Collected data:
::::::::::
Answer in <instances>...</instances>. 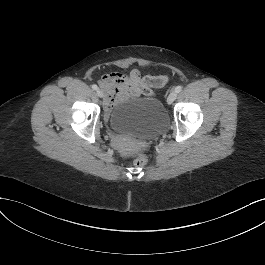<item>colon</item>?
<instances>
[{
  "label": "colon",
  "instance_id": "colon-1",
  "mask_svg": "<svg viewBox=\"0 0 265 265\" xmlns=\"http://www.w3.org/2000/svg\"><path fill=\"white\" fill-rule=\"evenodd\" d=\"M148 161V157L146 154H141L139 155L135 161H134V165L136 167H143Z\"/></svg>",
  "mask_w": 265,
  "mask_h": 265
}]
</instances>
::::::::::
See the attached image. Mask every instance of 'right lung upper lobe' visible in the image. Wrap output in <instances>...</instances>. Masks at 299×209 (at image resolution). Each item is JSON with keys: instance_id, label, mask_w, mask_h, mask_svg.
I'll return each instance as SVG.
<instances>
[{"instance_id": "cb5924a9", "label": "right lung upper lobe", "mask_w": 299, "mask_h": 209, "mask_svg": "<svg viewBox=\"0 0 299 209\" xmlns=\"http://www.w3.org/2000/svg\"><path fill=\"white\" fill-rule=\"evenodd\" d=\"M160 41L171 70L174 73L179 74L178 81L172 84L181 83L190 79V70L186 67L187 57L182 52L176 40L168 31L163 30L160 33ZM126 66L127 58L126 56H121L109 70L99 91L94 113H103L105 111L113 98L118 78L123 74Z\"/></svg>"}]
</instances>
::::::::::
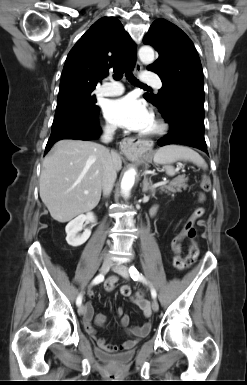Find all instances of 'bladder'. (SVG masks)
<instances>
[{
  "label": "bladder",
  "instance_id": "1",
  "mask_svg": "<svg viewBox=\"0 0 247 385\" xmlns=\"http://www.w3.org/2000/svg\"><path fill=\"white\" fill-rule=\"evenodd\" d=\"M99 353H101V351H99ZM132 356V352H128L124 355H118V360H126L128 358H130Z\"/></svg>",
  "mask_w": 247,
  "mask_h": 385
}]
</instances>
::::::::::
#### DIRECTIVE:
Count the lines of the entries that contain the string "label", and reply with the number alone.

#### OUTPUT:
4